─── TEXT SHOWN ───

Amid so much talk of the “r-word” (recession, for those not afraid to say it aloud), as party leaders each position themselves as the saviours of Canada’s economy, Maclean’s offers a comprehensive reading list that gets you in the know on the challenges facing the country’s bottom line—and how politicians hope to fix all the uncertainty. We get you started with excerpts, but follow the links for the rest of each story.
How Canada’s economy went from boom to recession so fast
An in-depth look at the perfect storm that pushed Canada into recession
While Canadian consumers have so far helped offset the damage by their seemingly unending willingness to borrow and spend, the resulting debt that households have piled on now represents an economic risk in its own right—particularly if job and wage growth weaken. Moreover, much of that borrowed cash has been sunk into real estate, a relatively non-productive sector of the economy, resulting in home prices that are as much as 63 per cent overvalued, according to Deutsche Bank. No wonder some believe Canada is tiptoeing around the edge of the abyss. “You have a resource economy that’s been blown apart sitting on top of a housing bubble,” says Marc Cohodes, a well-known Wall Street short seller who’s betting against Canadian mortgage lenders. “That’s a toxic mix.”
The A to Z of the oil crash
The impact of the oil crisis is so widespread you’d need an encyclopedia to figure it all out. Well, we have one right here.

───

» **ABOUT THIS TASK**
Rewrite the passage of the economy reading list that begins at "Amid so much" and stops after "of each story.", replacing "saviours" with "rescuers".

─── MATERIAL PROVIDED ───

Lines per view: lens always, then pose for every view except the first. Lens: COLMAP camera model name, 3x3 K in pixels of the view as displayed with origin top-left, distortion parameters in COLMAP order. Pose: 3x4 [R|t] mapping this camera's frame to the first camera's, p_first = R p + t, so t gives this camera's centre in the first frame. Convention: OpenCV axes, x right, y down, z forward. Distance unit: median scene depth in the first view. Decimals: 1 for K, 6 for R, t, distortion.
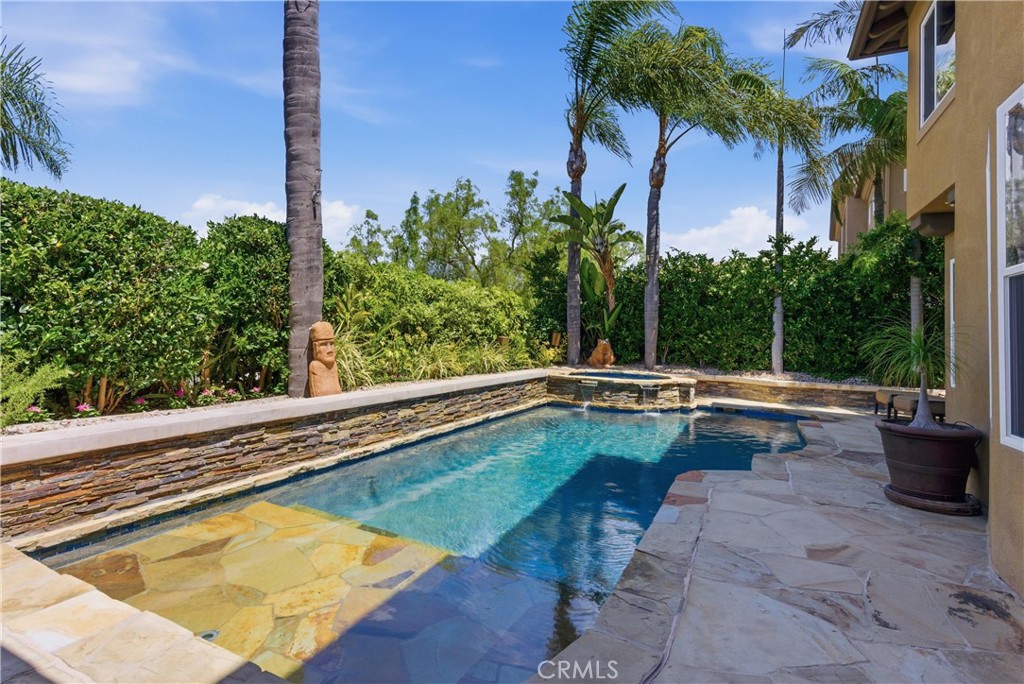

───
─── MATERIAL PROVIDED ───

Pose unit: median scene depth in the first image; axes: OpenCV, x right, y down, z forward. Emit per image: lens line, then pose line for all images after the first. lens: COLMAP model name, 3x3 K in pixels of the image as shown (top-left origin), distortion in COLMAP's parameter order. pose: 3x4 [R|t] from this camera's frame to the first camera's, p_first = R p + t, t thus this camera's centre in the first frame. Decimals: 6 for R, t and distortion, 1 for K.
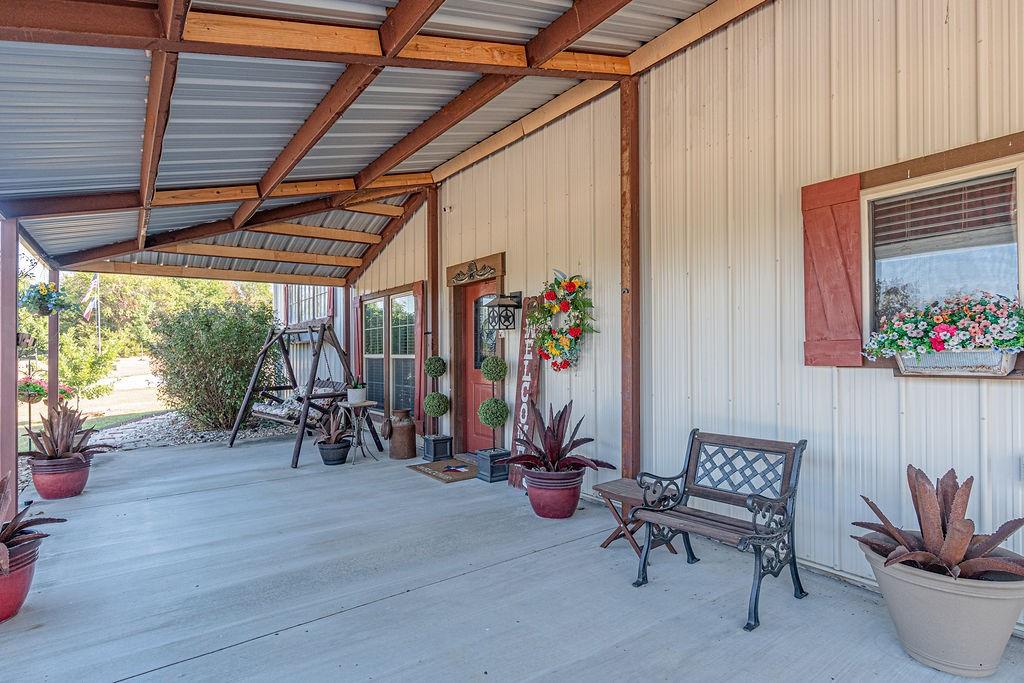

───
─── MATERIAL PROVIDED ───

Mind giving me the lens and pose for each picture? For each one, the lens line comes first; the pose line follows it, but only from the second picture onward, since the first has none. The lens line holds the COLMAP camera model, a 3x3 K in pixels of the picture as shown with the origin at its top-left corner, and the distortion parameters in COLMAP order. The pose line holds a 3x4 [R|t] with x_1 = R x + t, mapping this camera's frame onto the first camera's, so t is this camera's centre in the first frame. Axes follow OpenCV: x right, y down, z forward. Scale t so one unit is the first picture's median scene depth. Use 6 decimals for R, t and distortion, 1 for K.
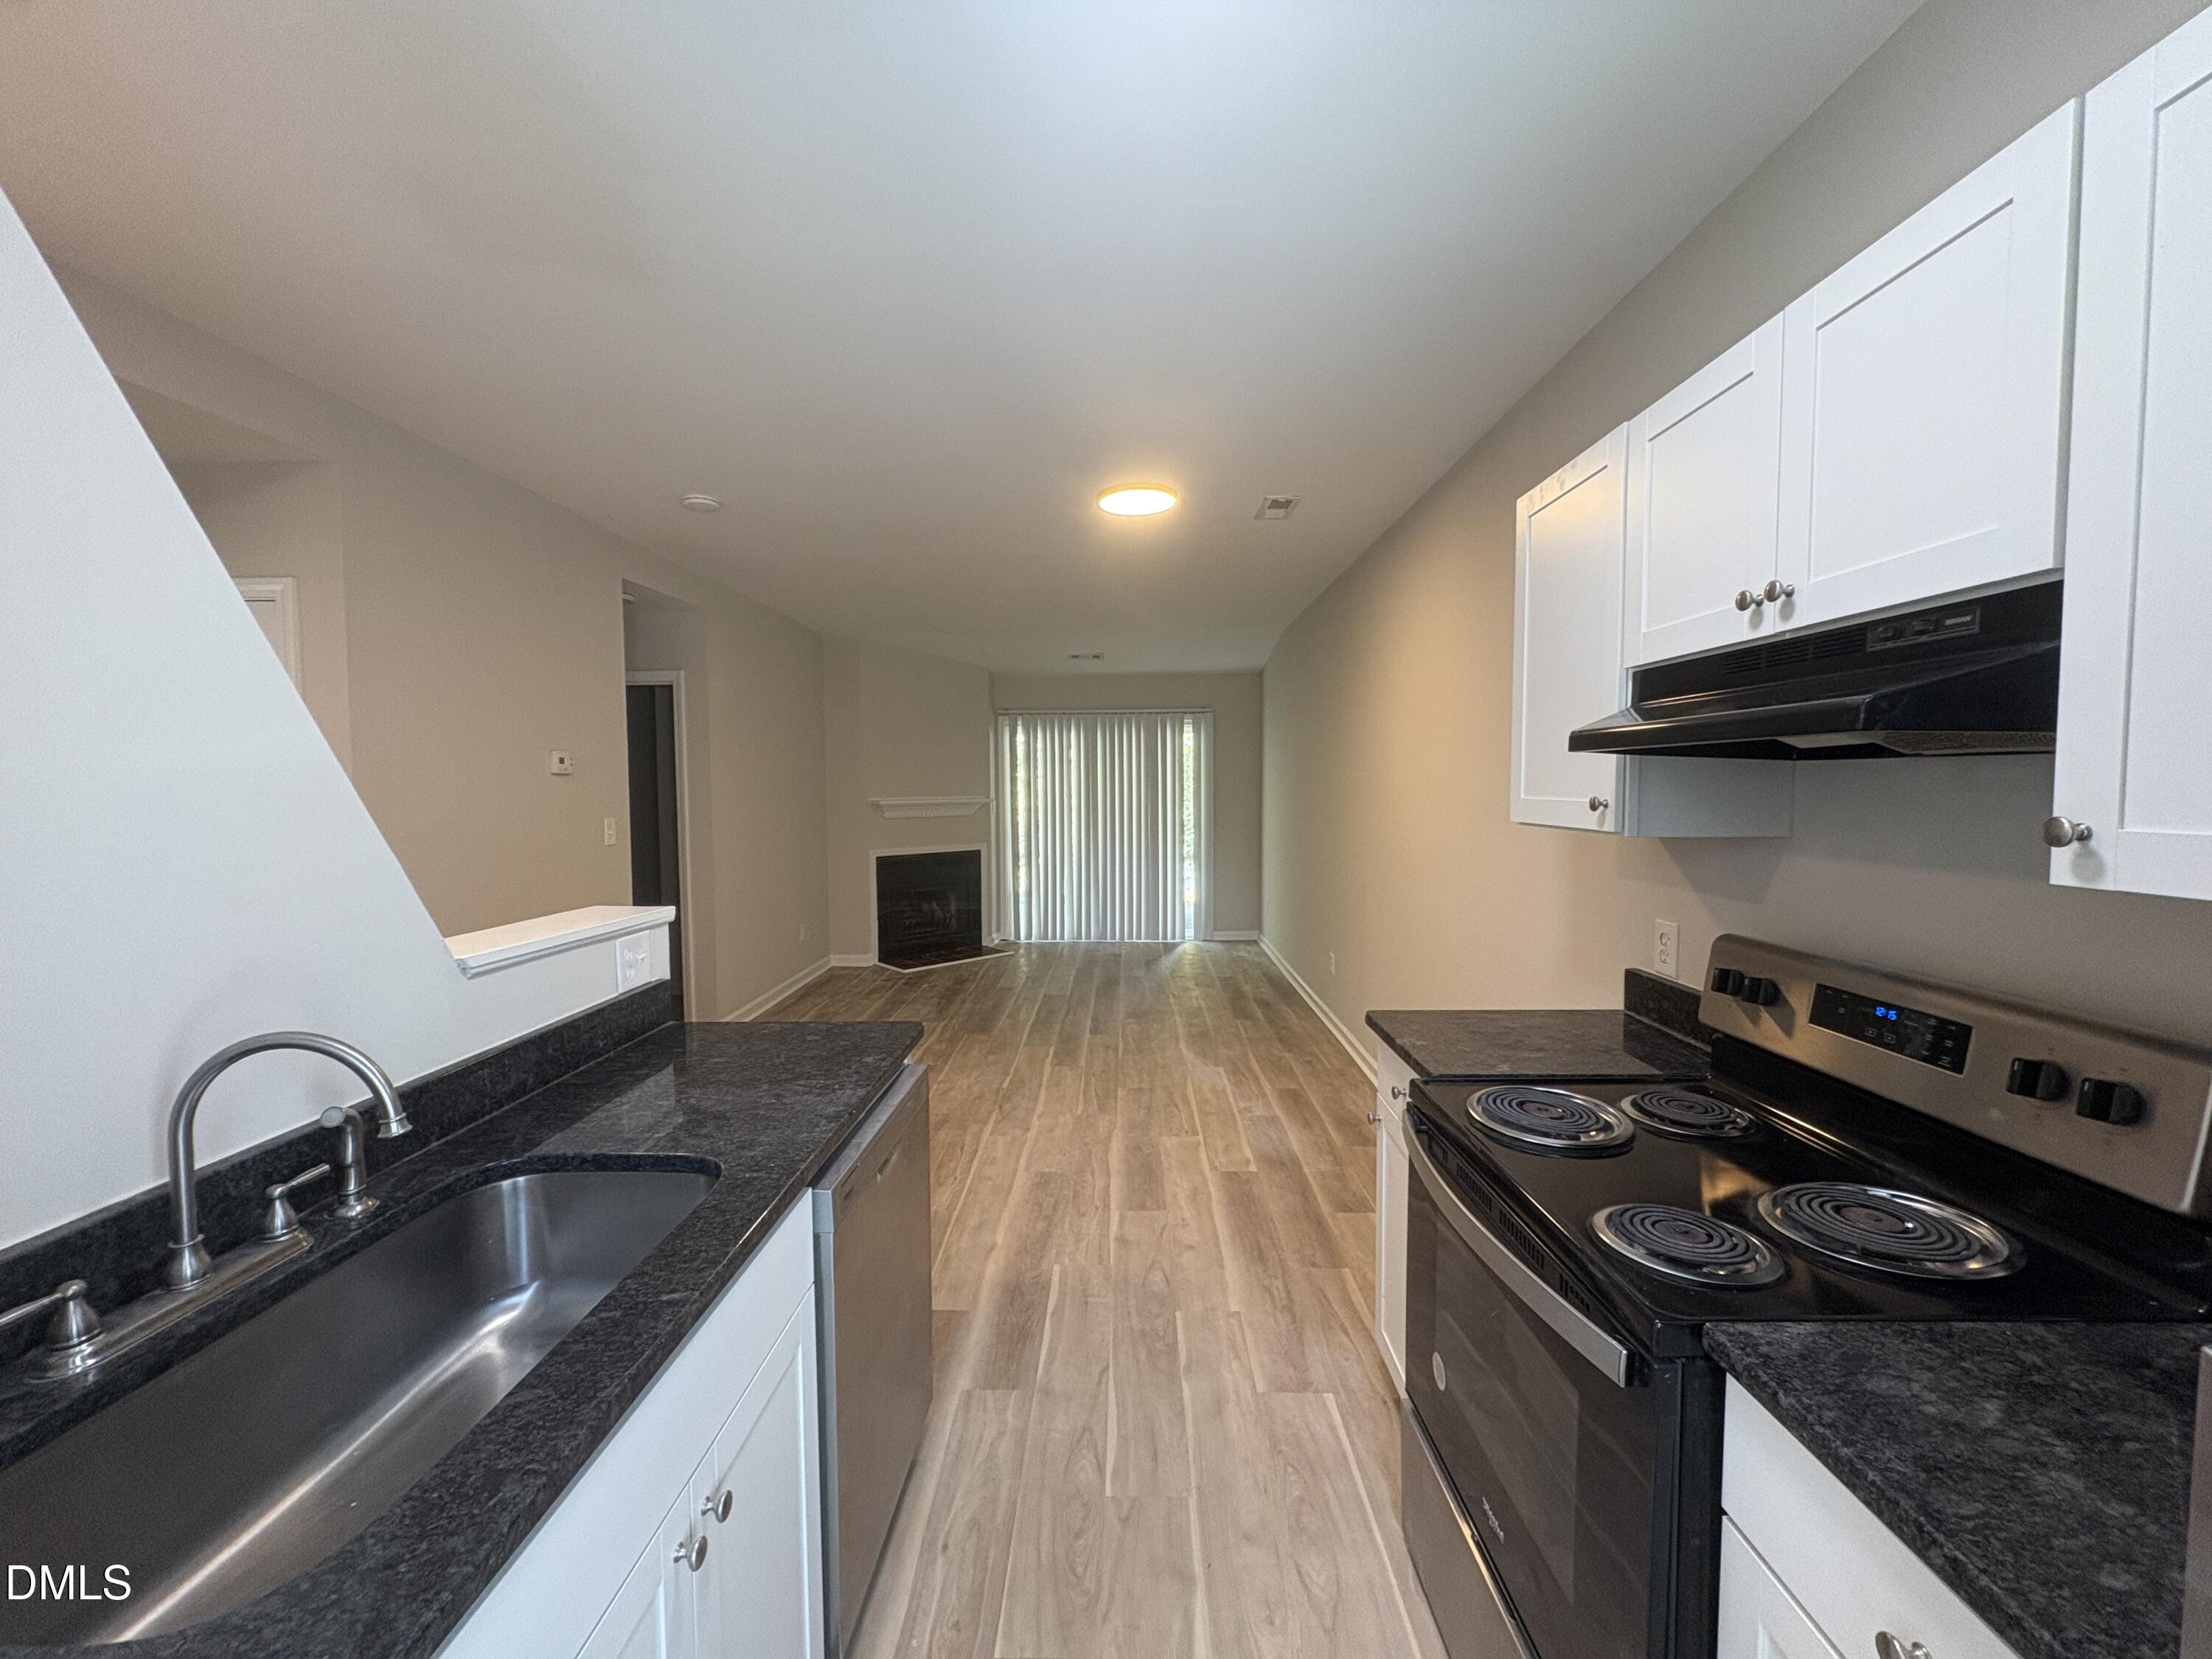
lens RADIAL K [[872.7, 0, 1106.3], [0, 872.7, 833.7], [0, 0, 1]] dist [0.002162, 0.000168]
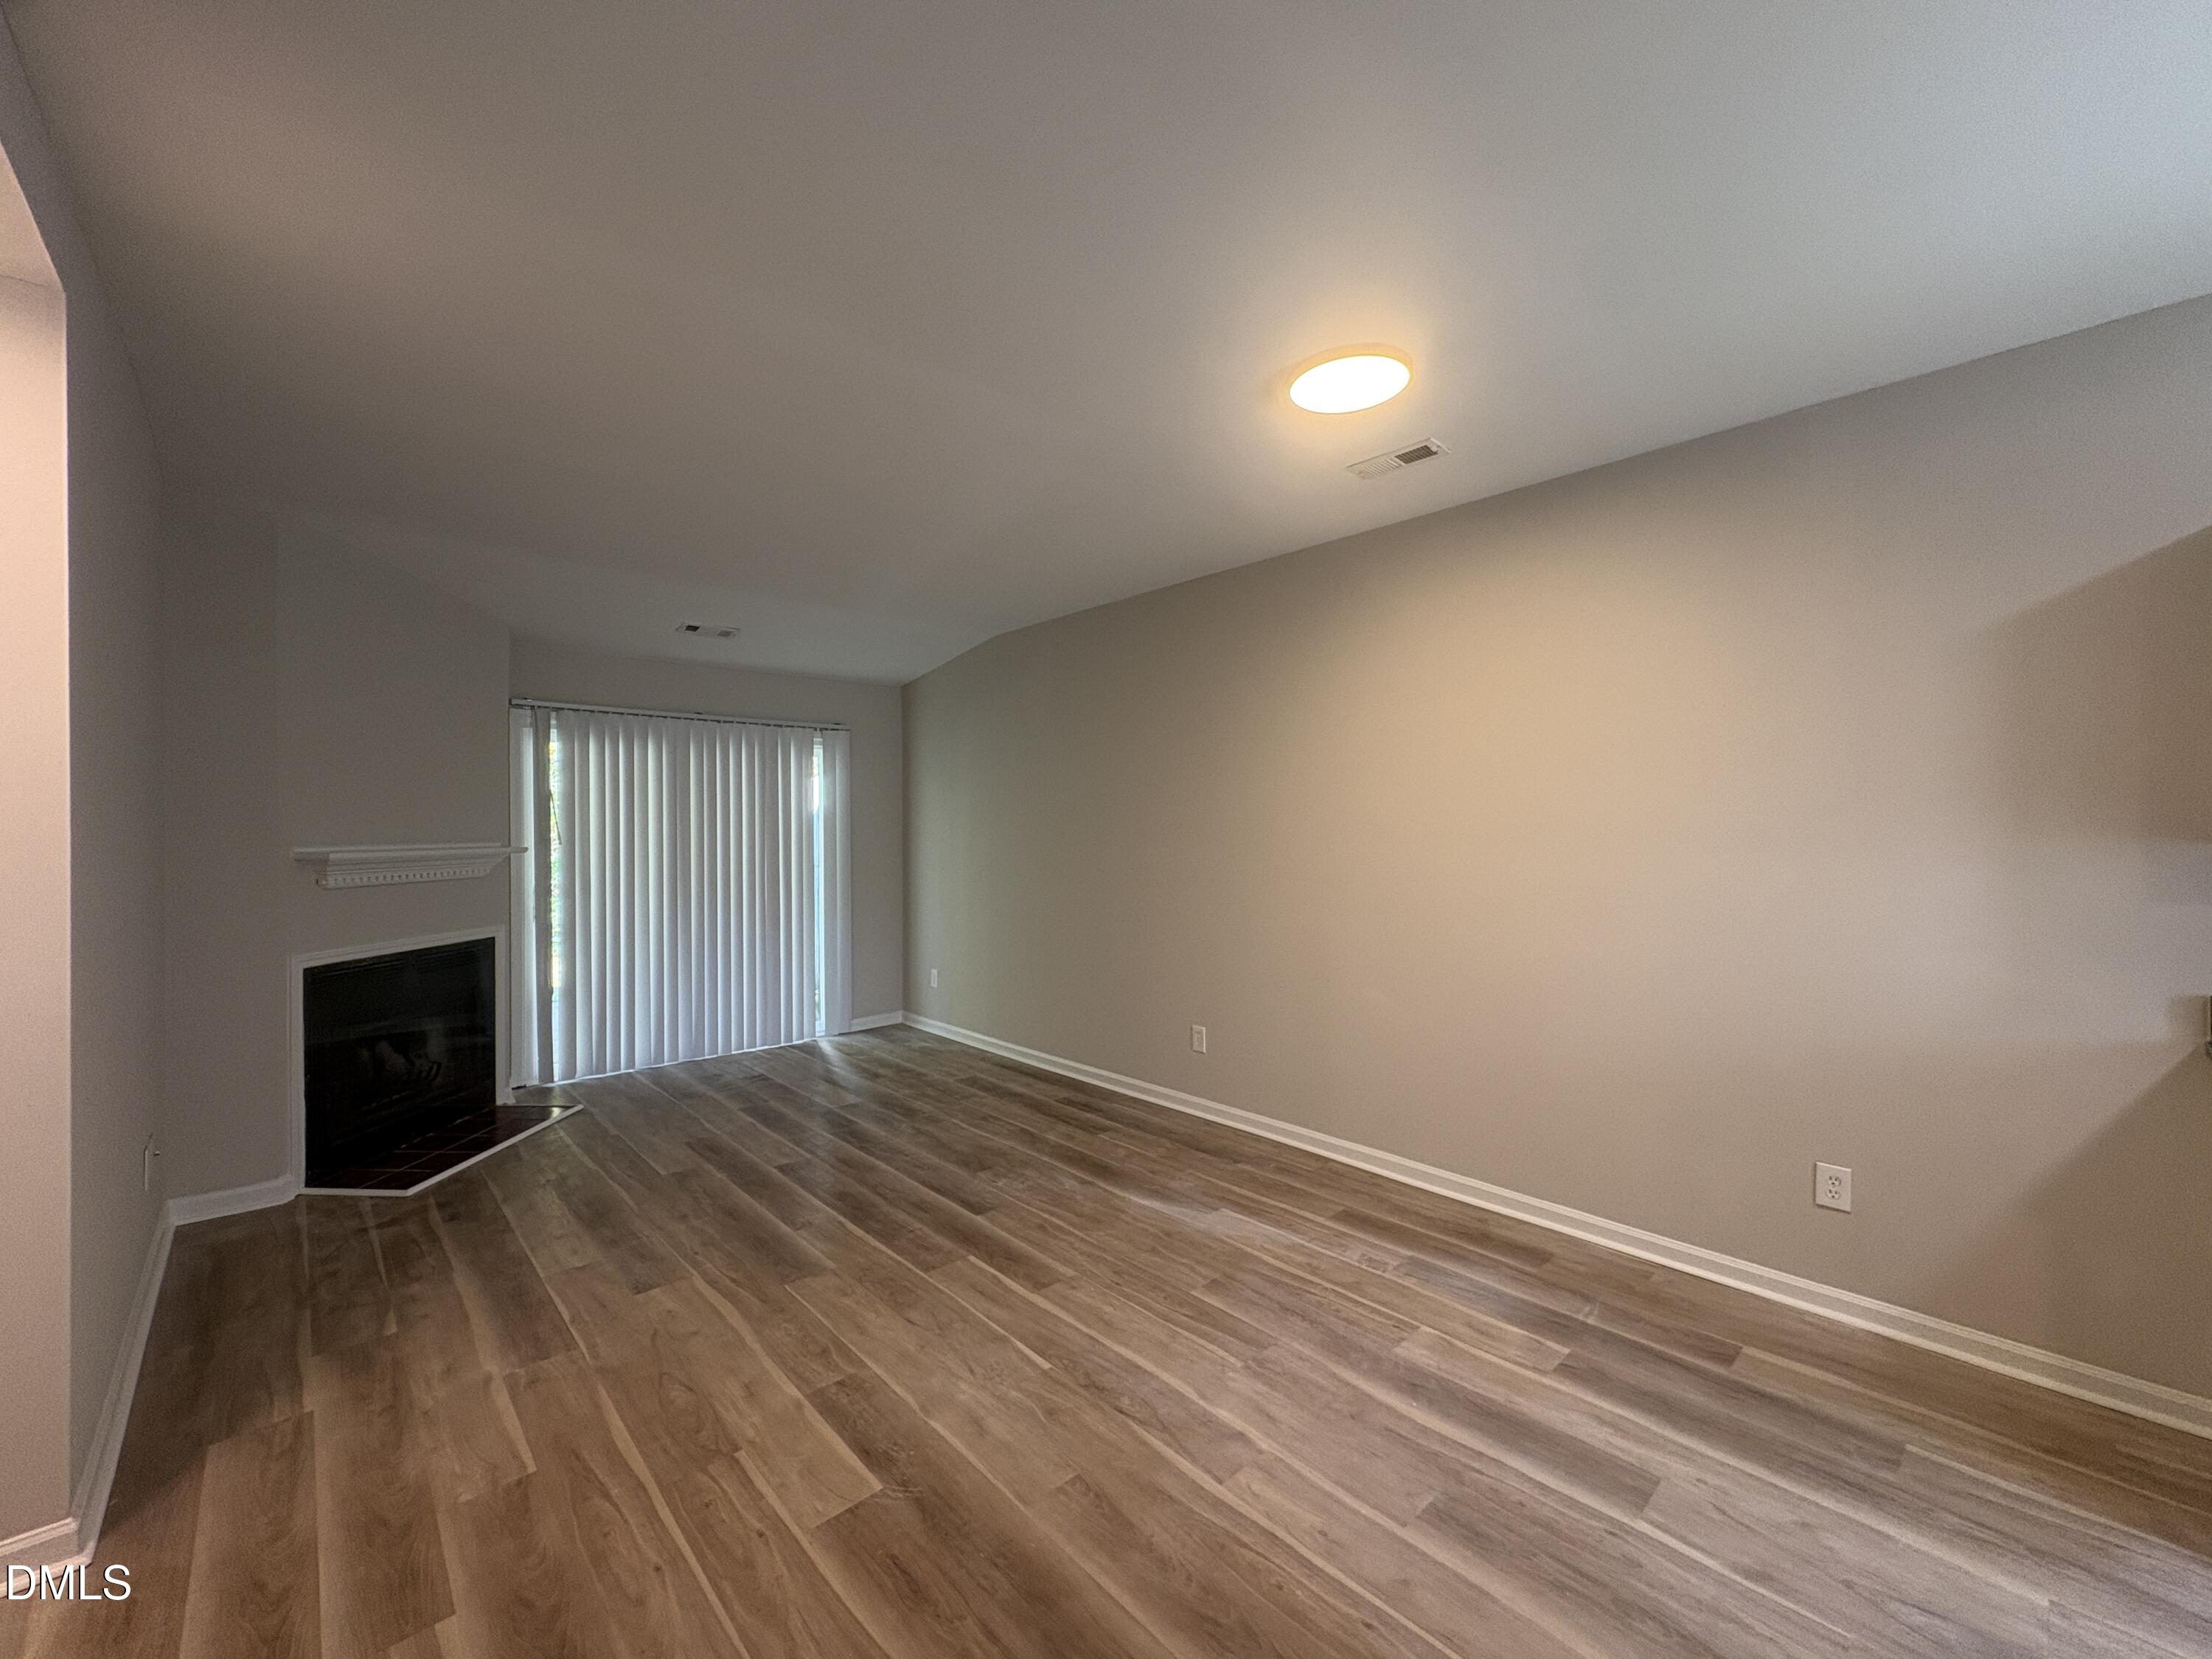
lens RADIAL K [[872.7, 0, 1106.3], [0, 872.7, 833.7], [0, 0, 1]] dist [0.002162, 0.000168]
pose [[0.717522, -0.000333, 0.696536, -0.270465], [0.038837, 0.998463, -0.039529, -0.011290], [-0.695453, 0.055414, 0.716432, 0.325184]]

───

» **RESULT OF THE TASK**
Amid so much talk of the “r-word” (recession, for those not afraid to say it aloud), as party leaders each position themselves as the rescuers of Canada’s economy, Maclean’s offers a comprehensive reading list that gets you in the know on the challenges facing the country’s bottom line—and how politicians hope to fix all the uncertainty. We get you started with excerpts, but follow the links for the rest of each story.